All of the projects I've used AI on have much more comprehensive test coverage than previous projects, as I can easily generate smoke tests, performance benchmarks, load tests and much more.

However, there is a real danger of a false sense of security from having a high volume of AI-generated automated tests. In particular, if the AI has misunderstood the requirements at the implementation stage, then the tests it generates will simply mirror the implementation - they won't discover gaps. So again, the ability of human QA engineers to think like a customer and make sure that the system is being executed in ways that correspond to real-world usage patterns remains extremely valuable.

Technical Debt

I've written a lot over the years on this blog about the problem of technical debt, and it's not yet clear exactly how AI-generated code will change this picture.

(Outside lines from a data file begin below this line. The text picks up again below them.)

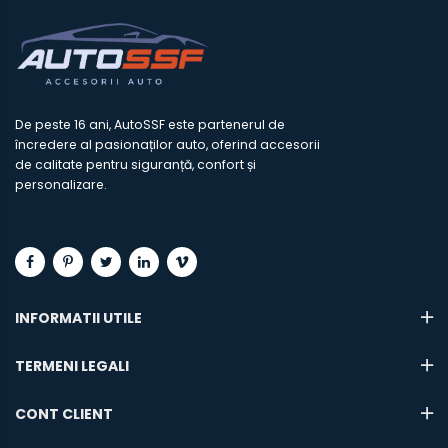
De peste 16 ani, AutoSSF este partenerul de
încredere al pasionaților auto, oferind accesorii
de calitate pentru siguranță, confort și
personalizare.
INFORMATII UTILE
TERMENI LEGALI
CONT CLIENT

On one hand, you could argue that AI-generated code tends to adhere to good coding practices such as well-named methods and variables, with clear comments, and follows industry-standard approaches. And in theory, at least, you ought to be able to ask an AI coding assistant to do a round of technical debt cleanup after each round of development.

But despite these advantages, I still think there is a real danger of rapid accumulation of technical debt with AI-generated code. Despite our best efforts to provide these models with sufficient context, they always inevitably work with a limited, local picture of the codebase they're working on, and the decisions they make will therefore sometimes cause problems later down the line.

As a simple example, I've found AI coding assistants to tend towards over-complicating things, adding parallel implementations or complexity ostensibly for good reasons (such as backwards compatibility and or reliability). So there is a real concern that too many such decisions will eventually lead to a system that's so tangled and complex that the AI agents start missing important things when attempting future development.

Maintaining Ownership

Another topic I explore in the course is the importance of maintaining "ownership" of your code. AI-coding assistants can seem like a magical short-cut. If you've been assigned a particularly complex development task, instead of deeply thinking through the problem yourself, you could simply ask the AI to do the heavy lifting for you. It can try to make sense of the requirements, make the architectural decisions, implement all the code changes and test it, just leaving you to rubber stamp it at the end. It will even output a beautifully formatted (and convincing sounding) report explaining everything it's done.

The danger is, this can lead to something that has been called "cognitive surrender", where it's easier to just go along with whatever the AI is suggesting rather than taking the time to truly understand it yourself. This not only means you end up developing a product that you don't understand, but you also miss out on key opportunities to course correct along the way. Perhaps worst of all, it means that if everything goes wrong in production, you're completely clueless about how to resolve the situation, as you don't know how the system works. You've ended up entirely reliant on the AI-assistant, and adding little to no value on top.

The future of AI-generated coding

Of course we are continuing to see improvements both to the LLMs, and to the coding "harnesses" that are built around them, and so hopefully some of the pitfalls that are possible at the moment will be more easily avoidable going forwards.

On the other hand, others point out that there are still some fundamental limitations with LLMs that may mean they never quite reach the level of reliability we'd like, and there are concerns that the cost of tokens is going to cause some companies to back away from their aggressive adoption.

Whatever the future holds though, we owe it to ourselves to find ways to use the tools we currently have at our disposal as responsibly as possible to generate high-quality software products that can be delivered to production with confidence. If you're a Pluralsight subscriber, I hope that you'll find my course helpful as you navigate how to build production-ready software using AI-assisted tooling.